Un enfant de six ans auquel nous imposons des règles continues, contraignantes, qui n’ont pas de sens pour lui et qu’il n’est pas en capacité de respecter, au mieux, pose des questions auxquelles nous tentons de répondre, si tant est que l’on puisse l’entendre…Au pire, il s’inhibe, il s’agite, il somatise. Si nous n’y prenons garde, il entame son estime de lui-même, devient anxieux, voire déprime, comme nombre d’enfants, d’adultes et adolescents que nous entendons et accompagnons quotidiennement depuis sept mois dans nos cabinets et consultations, pétris d’angoisses de mort et de sensations de privations de lien social.

Soyons raisonnables, nous qui avons atteint depuis longtemps l’âge de raison. Ne cédons pas à toutes les peurs, et ne sous-estimons pas le coût de la perte de l’insouciance et de la liberté d’une qualité d’expression orale, notamment à l’âge de six ans.

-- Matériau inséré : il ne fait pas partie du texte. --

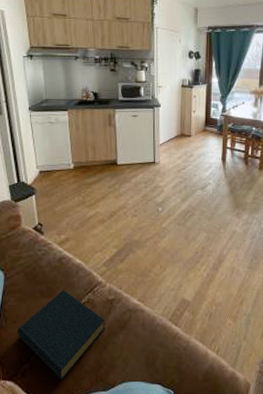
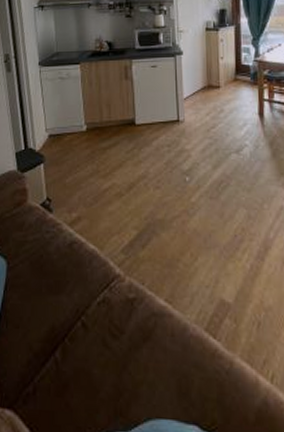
hardback book: present [18,289,106,380] -> none [20,284,125,412]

La question des masques à partir de six ans est une des parties immergées de l’iceberg. Elle montre bien la difficulté à penser l’enfant dans sa globalité et la prévention de troubles psychiques en état d’urgence, d’autant plus lorsque cette urgence dure et s’installe.

A cette crise aux répercussions sanitaires, économiques et psychologiques majeures, nous souhaiterions des réponses préventives qui ne prennent pas seulement en compte l’avis et le conseil de spécialistes en sciences dures et de syndicats, mais d’experts en psychologie notamment infantile, des professionnels spécialisés en sciences humaines et personnes quotidiennement au contact d’enfants.